Although molecules like DNA can be analyzed in terms of their intrinsic information content on the basis of their structural complexity, it is their role in regulating cell metabolism and preserving genetic inheritance that is central. It is a basic tenet of cellular molecular biology that the sequence of nucleotides in a DNA polymer provides information contributing to the structure of proteins and their metabolic interactions and that DNA replication preserves and transmits this information across organism generations. In this respect one can describe DNA structures as being “about” protein structures and indirectly about cell function with respect to a probable environment. It is not merely that we as observers have made this referential assessment. It is intrinsic to cell function and evolution. But there is nothing intrinsic to nucleic acid polymers that makes them intrinsically referential. How a molecule like DNA or RNA could have acquired this property of being “about” other molecules and their interrelationships remains mysterious. 

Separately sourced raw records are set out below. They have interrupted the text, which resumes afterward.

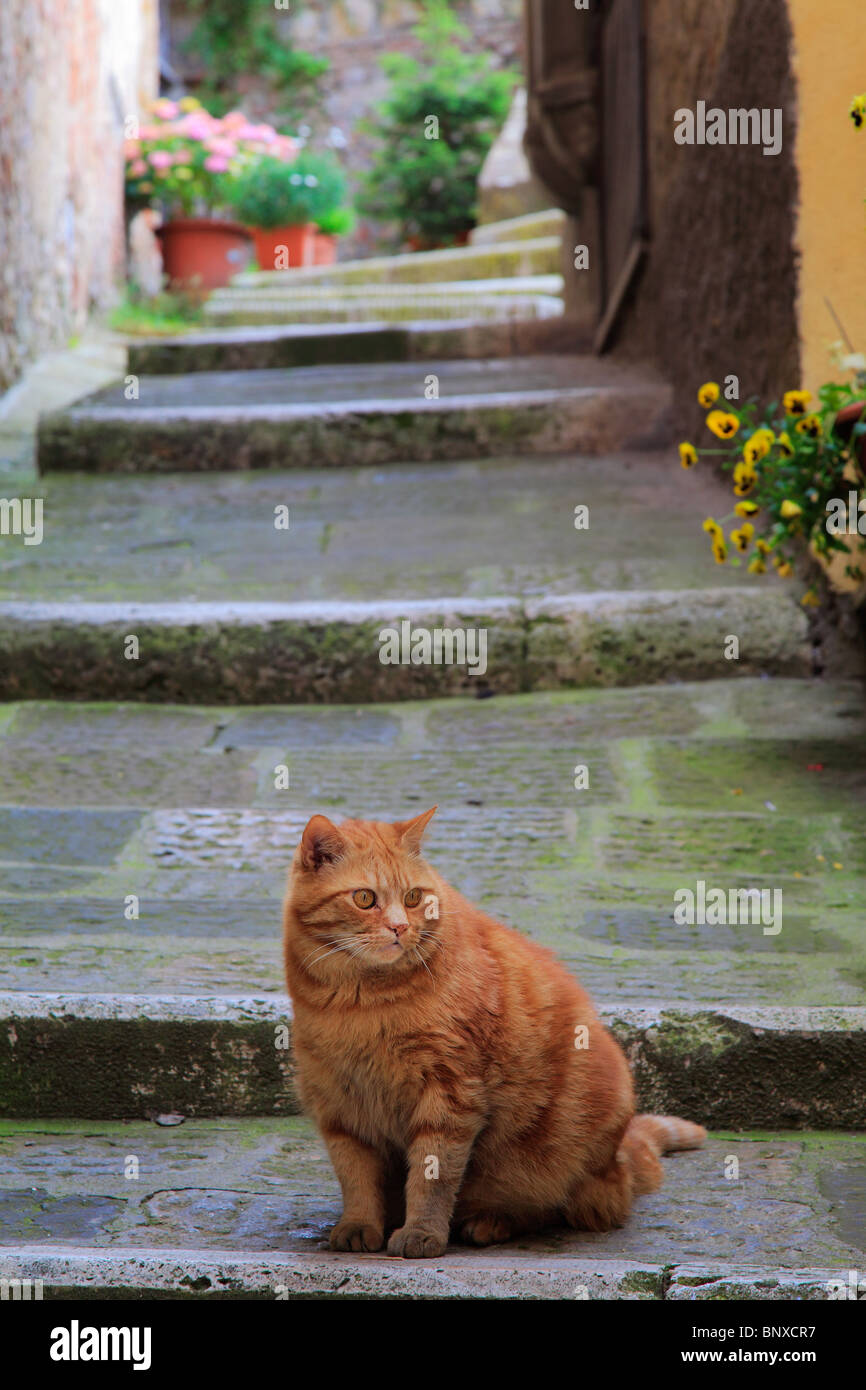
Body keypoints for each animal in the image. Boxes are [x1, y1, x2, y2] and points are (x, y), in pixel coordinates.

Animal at [284, 806, 706, 1262]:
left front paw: (421, 1233)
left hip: (560, 1157)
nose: (399, 927)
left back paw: (490, 1222)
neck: (361, 1003)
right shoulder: (338, 1101)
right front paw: (359, 1225)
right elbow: (357, 1177)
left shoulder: (449, 1093)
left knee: (554, 1207)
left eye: (413, 897)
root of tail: (620, 1158)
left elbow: (433, 1175)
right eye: (365, 898)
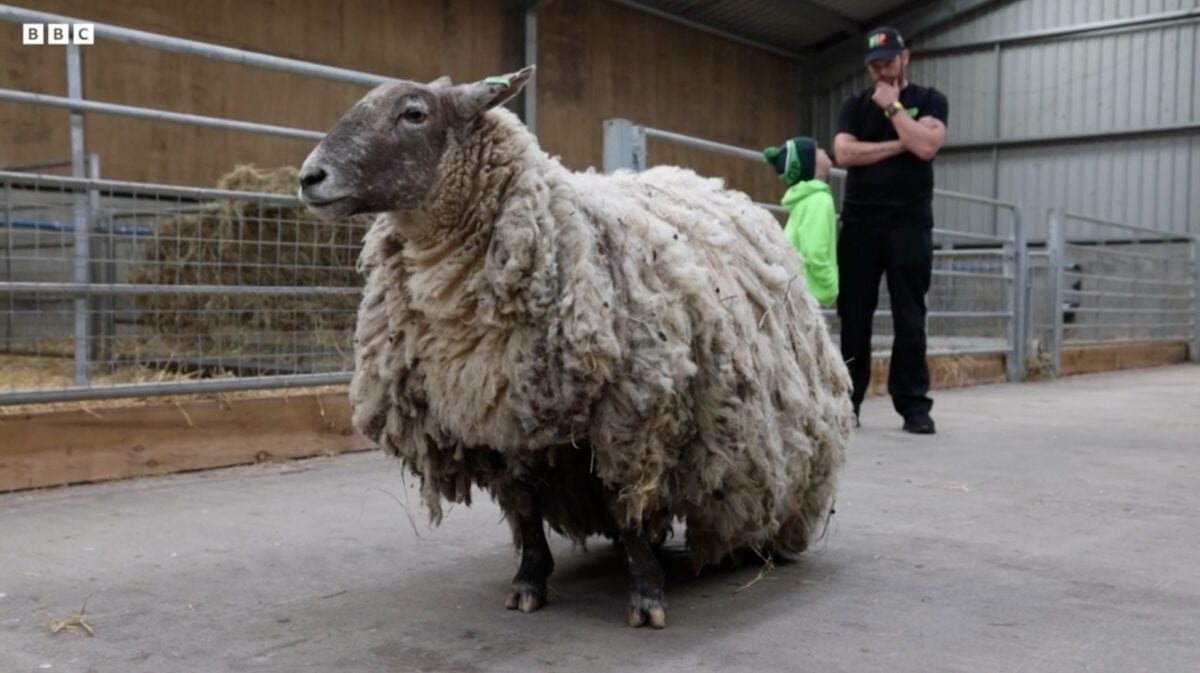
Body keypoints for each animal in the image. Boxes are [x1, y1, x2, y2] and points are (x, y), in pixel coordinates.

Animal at [300, 65, 859, 628]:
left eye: (414, 113)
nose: (310, 176)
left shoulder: (631, 412)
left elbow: (625, 500)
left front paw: (646, 594)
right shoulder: (501, 415)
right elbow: (525, 507)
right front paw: (529, 580)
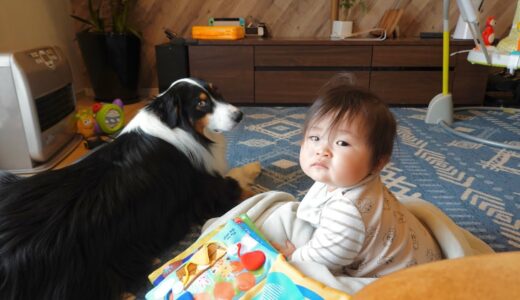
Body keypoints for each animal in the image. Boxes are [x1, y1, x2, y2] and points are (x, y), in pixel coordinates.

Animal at [0, 78, 246, 300]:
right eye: (201, 104)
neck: (178, 127)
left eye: (217, 92)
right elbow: (236, 182)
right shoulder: (209, 192)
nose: (240, 115)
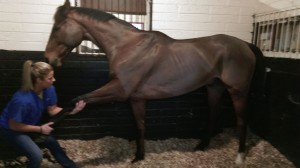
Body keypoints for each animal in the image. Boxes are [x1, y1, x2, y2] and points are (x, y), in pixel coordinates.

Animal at [44, 0, 264, 164]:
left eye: (57, 28)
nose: (48, 58)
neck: (128, 47)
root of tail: (245, 44)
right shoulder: (136, 98)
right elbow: (140, 126)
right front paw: (138, 157)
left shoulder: (119, 90)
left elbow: (75, 99)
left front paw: (46, 127)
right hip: (214, 88)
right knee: (213, 114)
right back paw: (201, 146)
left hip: (237, 91)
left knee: (241, 119)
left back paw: (239, 157)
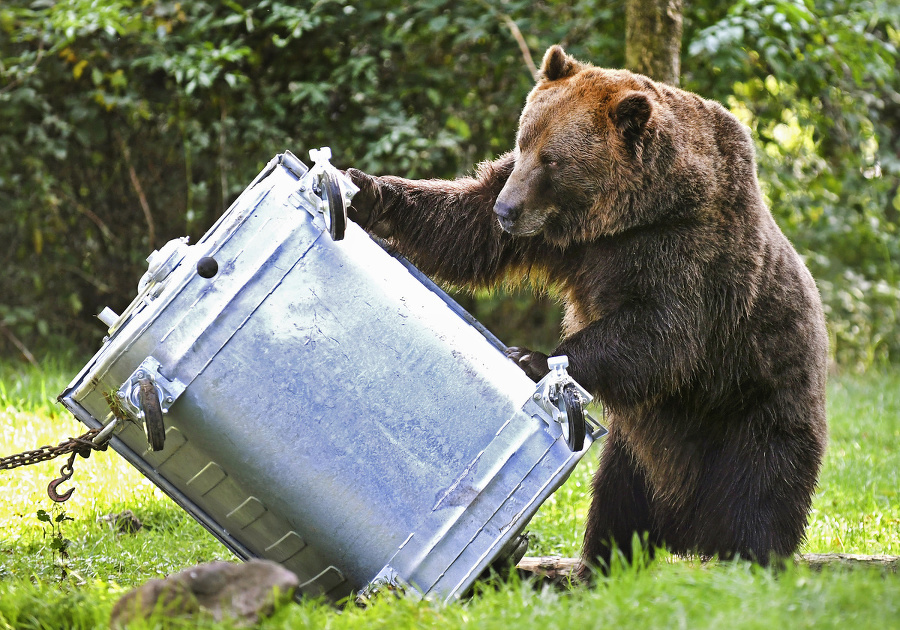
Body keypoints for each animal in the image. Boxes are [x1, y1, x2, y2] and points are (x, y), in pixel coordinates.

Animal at [346, 44, 828, 576]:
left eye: (552, 159)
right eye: (523, 140)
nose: (506, 210)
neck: (628, 215)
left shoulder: (688, 252)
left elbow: (660, 334)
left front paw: (533, 358)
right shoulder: (570, 242)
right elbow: (466, 226)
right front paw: (367, 192)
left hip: (751, 409)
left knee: (758, 503)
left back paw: (746, 564)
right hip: (635, 452)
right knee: (619, 505)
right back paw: (601, 567)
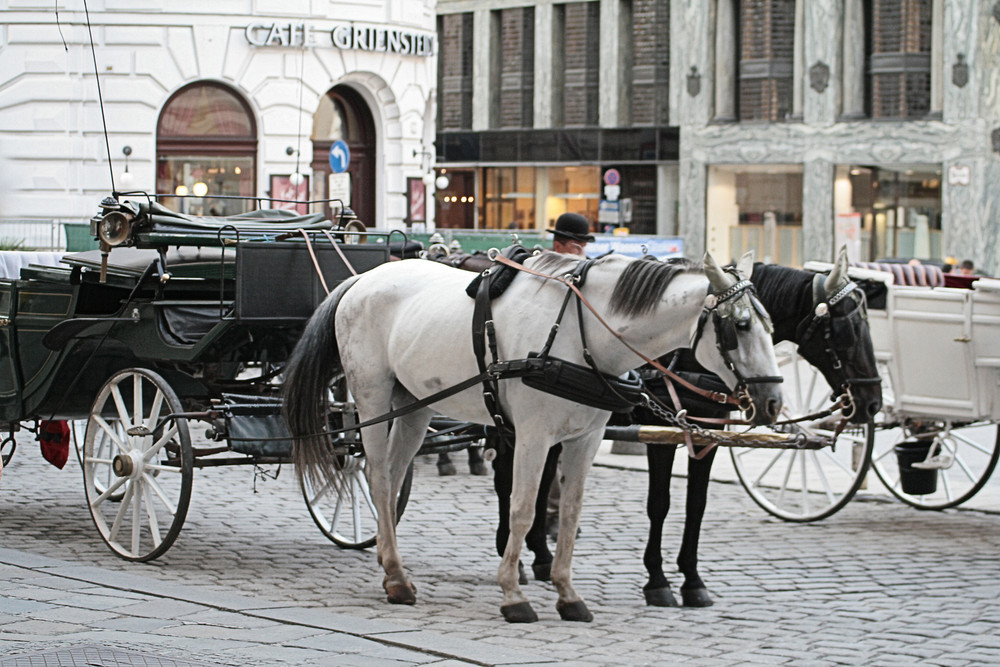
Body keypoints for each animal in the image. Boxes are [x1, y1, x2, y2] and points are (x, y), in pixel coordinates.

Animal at [282, 248, 780, 624]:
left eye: (771, 325)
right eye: (738, 327)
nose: (774, 401)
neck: (582, 334)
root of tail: (360, 279)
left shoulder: (584, 439)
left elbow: (571, 514)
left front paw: (567, 594)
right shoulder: (533, 436)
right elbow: (523, 509)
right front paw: (513, 594)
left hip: (415, 405)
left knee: (389, 480)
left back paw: (394, 573)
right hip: (371, 397)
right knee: (378, 478)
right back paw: (397, 577)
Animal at [492, 249, 884, 604]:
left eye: (769, 325)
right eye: (849, 329)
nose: (873, 403)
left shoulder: (707, 435)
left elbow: (697, 505)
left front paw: (693, 581)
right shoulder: (658, 435)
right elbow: (660, 504)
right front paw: (658, 580)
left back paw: (539, 558)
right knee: (509, 482)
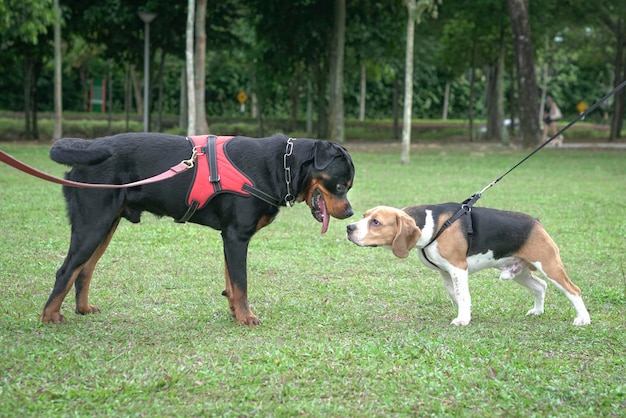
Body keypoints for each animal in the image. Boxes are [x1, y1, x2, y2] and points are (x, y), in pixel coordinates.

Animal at [44, 132, 354, 324]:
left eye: (348, 187)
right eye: (340, 186)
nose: (350, 212)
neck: (281, 165)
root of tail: (87, 148)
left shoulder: (230, 236)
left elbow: (232, 282)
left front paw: (235, 313)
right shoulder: (237, 236)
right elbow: (241, 283)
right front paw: (247, 317)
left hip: (106, 225)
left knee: (84, 269)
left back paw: (82, 308)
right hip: (93, 223)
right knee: (66, 270)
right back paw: (49, 316)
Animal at [346, 204, 588, 328]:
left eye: (376, 222)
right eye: (364, 216)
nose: (349, 228)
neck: (431, 225)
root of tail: (536, 222)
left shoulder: (458, 267)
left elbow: (462, 295)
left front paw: (462, 320)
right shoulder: (446, 273)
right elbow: (456, 295)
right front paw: (467, 315)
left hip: (549, 265)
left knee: (574, 290)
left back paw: (583, 319)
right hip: (519, 271)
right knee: (540, 286)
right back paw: (537, 311)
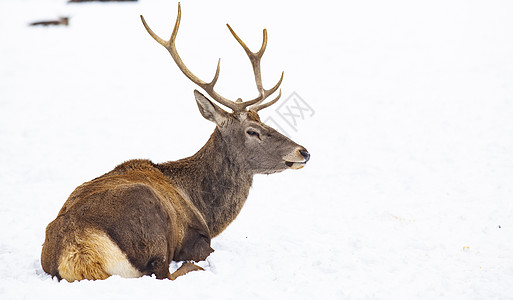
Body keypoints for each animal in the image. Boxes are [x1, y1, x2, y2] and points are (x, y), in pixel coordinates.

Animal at [41, 2, 308, 282]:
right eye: (252, 131)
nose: (303, 152)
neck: (205, 209)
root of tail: (77, 251)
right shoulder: (197, 236)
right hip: (150, 227)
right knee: (163, 272)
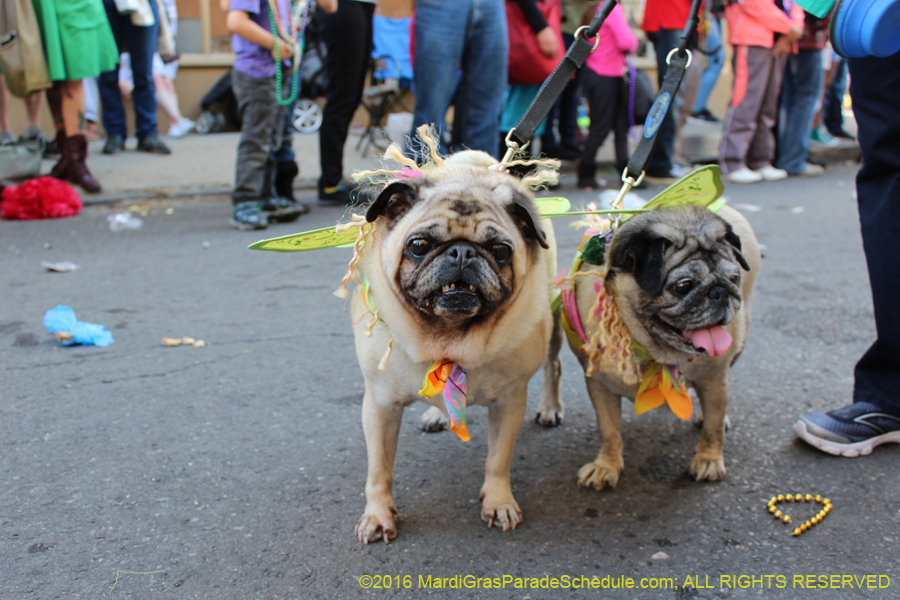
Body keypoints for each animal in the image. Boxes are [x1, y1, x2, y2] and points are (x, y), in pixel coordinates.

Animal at [540, 205, 760, 488]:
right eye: (683, 285)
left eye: (734, 277)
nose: (721, 291)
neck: (651, 348)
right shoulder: (600, 385)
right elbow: (609, 431)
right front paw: (607, 465)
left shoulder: (714, 379)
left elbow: (712, 428)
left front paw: (709, 460)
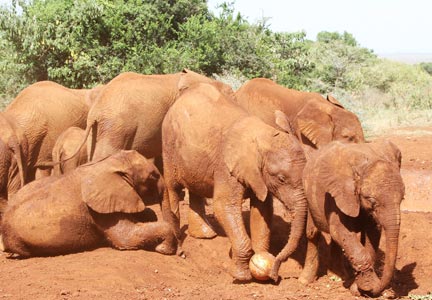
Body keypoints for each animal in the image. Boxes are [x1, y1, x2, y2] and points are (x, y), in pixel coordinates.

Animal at [1, 150, 177, 258]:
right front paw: (163, 249)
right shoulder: (98, 209)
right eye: (153, 176)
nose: (180, 253)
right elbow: (126, 238)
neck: (107, 163)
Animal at [161, 81, 308, 282]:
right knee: (173, 188)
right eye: (281, 178)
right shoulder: (227, 167)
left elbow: (262, 210)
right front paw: (242, 277)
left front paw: (261, 259)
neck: (264, 134)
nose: (275, 275)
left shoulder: (257, 175)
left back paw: (205, 236)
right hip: (168, 144)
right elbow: (224, 206)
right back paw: (177, 246)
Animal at [296, 141, 404, 298]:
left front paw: (358, 288)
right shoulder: (336, 194)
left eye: (403, 198)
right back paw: (305, 281)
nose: (387, 293)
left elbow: (373, 233)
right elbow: (340, 230)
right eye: (371, 200)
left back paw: (341, 276)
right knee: (312, 233)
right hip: (309, 197)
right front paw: (367, 286)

In this presentation I will describe a molecular thought experiment that demonstrates how dynamical constraints embodied in a simple molecular system can become spontaneously offloaded onto a molecule’s structural constraints such that this structure separately preserves and re-presents the dynamical constraints that are critical for reconstituting the containing molecular system should it become disrupted. Three variants on this model system provide unambiguous examples of three canonical referential relationships that roughly correspond to iconic, indexical, and symbolic referential relationships.

This analysis can help to formalize the relationship between physical-chemical, informational, and semiotic theories of life, as well as provide clues to the origin and nature of molecular genetic information.